本文:

====

これは信頼できない外部データを日常的に扱うWebブラウザーにとって、無視できない問題だ。なぜなら、Webブラウザーは信頼できるデータとできないデータを隔離するため、最新のCPUが保証するメモリ分離技術に大きく依存している。それが機能していないとなれば、信頼性でデータを分けるというWebブラウザーのセキュリティアーキテクチャーのそのものが無意味となってしまう。
研究者によると、この脆弱性はIntel製プロセッサーのみに影響する。そのため、Intelはマイクロコードのアップデートでこれに対処したが、これは完全ではなく、根本的な解決を行うには「Hyper-Threading」などのCPU高速化技術を無効にしなければならない。しかし、この方法はCPUのパフォーマンスが大きく低下してしまうため、導入を躊躇する現場が多いのが実情だ。

====

収録データ:

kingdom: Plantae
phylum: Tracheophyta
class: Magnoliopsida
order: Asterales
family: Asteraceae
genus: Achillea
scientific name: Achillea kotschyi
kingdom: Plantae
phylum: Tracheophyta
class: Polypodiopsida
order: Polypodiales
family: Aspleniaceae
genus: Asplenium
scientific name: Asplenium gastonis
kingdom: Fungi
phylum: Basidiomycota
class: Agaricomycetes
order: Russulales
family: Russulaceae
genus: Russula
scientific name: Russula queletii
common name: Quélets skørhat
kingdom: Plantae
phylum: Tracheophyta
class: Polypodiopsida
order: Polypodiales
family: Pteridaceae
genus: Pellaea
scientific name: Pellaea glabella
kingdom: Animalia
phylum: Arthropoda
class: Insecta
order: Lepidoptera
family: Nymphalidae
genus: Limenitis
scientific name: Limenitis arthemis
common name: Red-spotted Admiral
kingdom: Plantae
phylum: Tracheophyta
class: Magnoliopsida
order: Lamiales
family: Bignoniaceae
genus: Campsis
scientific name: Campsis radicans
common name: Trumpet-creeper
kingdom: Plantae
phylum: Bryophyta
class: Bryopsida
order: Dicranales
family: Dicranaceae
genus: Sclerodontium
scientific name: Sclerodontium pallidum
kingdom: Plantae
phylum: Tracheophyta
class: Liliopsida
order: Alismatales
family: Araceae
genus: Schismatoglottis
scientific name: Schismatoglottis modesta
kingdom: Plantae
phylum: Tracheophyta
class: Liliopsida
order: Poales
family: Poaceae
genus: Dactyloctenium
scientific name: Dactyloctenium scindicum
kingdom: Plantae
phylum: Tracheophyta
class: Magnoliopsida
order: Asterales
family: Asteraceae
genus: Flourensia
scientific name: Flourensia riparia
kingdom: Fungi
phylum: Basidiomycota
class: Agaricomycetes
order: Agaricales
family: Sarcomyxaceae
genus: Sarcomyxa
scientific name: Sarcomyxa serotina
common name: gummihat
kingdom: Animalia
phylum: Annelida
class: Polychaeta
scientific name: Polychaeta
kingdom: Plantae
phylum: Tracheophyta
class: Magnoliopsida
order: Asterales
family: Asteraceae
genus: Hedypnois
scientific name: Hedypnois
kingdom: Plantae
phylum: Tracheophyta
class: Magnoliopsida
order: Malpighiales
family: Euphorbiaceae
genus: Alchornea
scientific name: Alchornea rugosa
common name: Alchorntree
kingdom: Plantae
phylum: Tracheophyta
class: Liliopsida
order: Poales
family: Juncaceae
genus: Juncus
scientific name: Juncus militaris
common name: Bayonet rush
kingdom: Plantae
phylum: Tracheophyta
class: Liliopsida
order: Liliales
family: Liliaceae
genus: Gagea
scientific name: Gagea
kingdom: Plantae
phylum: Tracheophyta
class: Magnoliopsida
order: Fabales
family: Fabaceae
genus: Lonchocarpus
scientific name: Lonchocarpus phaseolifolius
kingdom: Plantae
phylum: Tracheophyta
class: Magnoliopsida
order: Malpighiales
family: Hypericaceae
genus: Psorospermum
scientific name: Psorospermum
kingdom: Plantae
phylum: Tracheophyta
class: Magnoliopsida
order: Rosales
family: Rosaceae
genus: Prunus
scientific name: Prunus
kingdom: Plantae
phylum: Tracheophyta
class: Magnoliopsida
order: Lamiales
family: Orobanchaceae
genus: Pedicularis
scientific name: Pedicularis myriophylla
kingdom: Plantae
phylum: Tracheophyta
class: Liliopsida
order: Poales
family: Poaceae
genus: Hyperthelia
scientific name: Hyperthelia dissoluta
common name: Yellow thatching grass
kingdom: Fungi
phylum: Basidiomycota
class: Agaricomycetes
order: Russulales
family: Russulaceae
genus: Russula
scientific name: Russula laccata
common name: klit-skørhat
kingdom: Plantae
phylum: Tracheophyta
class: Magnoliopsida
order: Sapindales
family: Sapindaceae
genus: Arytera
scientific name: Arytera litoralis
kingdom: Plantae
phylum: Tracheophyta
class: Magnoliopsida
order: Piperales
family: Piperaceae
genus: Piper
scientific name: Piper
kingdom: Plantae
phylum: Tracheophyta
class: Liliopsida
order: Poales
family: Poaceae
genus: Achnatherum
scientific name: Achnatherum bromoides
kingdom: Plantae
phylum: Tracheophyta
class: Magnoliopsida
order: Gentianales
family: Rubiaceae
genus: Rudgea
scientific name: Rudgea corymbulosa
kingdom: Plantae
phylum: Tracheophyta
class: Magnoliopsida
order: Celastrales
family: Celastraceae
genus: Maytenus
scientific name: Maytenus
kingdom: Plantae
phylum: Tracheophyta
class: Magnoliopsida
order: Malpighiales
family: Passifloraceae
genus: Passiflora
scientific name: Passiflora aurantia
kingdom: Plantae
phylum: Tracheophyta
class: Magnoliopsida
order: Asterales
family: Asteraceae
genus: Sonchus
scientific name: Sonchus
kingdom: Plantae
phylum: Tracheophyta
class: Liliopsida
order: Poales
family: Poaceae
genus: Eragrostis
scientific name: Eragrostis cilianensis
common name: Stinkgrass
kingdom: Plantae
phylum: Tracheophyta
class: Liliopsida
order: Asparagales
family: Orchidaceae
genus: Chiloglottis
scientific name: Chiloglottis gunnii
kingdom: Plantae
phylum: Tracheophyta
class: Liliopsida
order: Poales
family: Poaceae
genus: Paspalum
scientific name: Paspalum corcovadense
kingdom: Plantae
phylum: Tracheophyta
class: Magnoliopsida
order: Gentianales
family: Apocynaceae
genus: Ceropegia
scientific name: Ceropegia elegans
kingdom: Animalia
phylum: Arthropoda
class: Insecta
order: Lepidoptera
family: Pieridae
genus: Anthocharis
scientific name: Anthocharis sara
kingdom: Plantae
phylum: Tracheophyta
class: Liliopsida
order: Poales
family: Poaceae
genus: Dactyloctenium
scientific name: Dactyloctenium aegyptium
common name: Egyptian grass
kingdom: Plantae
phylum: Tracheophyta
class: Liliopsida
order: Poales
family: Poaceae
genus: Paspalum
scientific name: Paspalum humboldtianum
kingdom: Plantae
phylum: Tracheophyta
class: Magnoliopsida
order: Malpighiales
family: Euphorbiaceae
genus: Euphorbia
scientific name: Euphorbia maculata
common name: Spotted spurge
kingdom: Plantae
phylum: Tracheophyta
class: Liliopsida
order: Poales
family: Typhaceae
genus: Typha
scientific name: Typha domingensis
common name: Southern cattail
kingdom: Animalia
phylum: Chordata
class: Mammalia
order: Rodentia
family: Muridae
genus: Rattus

====

設問:
a: 本文のうち、「これは信頼できない外部データ」を含むところから始めて「躇する現場が多いのが実情だ。」で終わる部分を、「Webブラウザー」を「ブラウザー」に置き換えて書き直してもらえますか？
b: CPUの脆弱性を扱った本文の続きを書いてもらえますか？
資料は本文とは別の出典から採ったものです。

解答:
a:
これは信頼できない外部データを日常的に扱うブラウザーにとって、無視できない問題だ。なぜなら、ブラウザーは信頼できるデータとできないデータを隔離するため、最新のCPUが保証するメモリ分離技術に大きく依存している。それが機能していないとなれば、信頼性でデータを分けるというブラウザーのセキュリティアーキテクチャーのそのものが無意味となってしまう。
研究者によると、この脆弱性はIntel製プロセッサーのみに影響する。そのため、Intelはマイクロコードのアップデートでこれに対処したが、これは完全ではなく、根本的な解決を行うには「Hyper-Threading」などのCPU高速化技術を無効にしなければならない。しかし、この方法はCPUのパフォーマンスが大きく低下してしまうため、導入を躊躇する現場が多いのが実情だ。

b:
そこでMicrosoftは、プロセス内のスレッドが別のセキュリティドメインのスレッドと同じコアにスケジュールされないようにする新しいオプトインスケジューリング機能をBuild 25922以降のWindowsに追加した。「Microsoft Edge」の場合、v121.0.2277.128で導入された「RestrictCoreSharing」という緩和ポリシーを有効化すれば、このOS機能を活用し、レンダリングプロセスが他のセキュリティドメインのスレッドとCPUコアを共有しなくなる。つまり、「RIDL」攻撃の心配をせずに済む。
「Edge」でこの緩和策を有効にするには、以下の機能フラグを付けて「Edge」を起動する必要がある。現時点では「Windows Insider Preview」ビルドでのみ有効。
- v128.0.2662.0まで:msRendererRestrictCoreSharing
- v128.0.2663.0から:WinSboxRestrictCoreSharingOnRenderer
レンダラープロセスで有効になっている緩和ポリシーは、「edge://sandbox」画面でレンダラーの[Mitigations]列の値をチェックするとよい。「Chromium」の場合は、v128.0.6538.0から「WinSboxRestrictCoreSharingOnRenderer」機能フラグが利用できる。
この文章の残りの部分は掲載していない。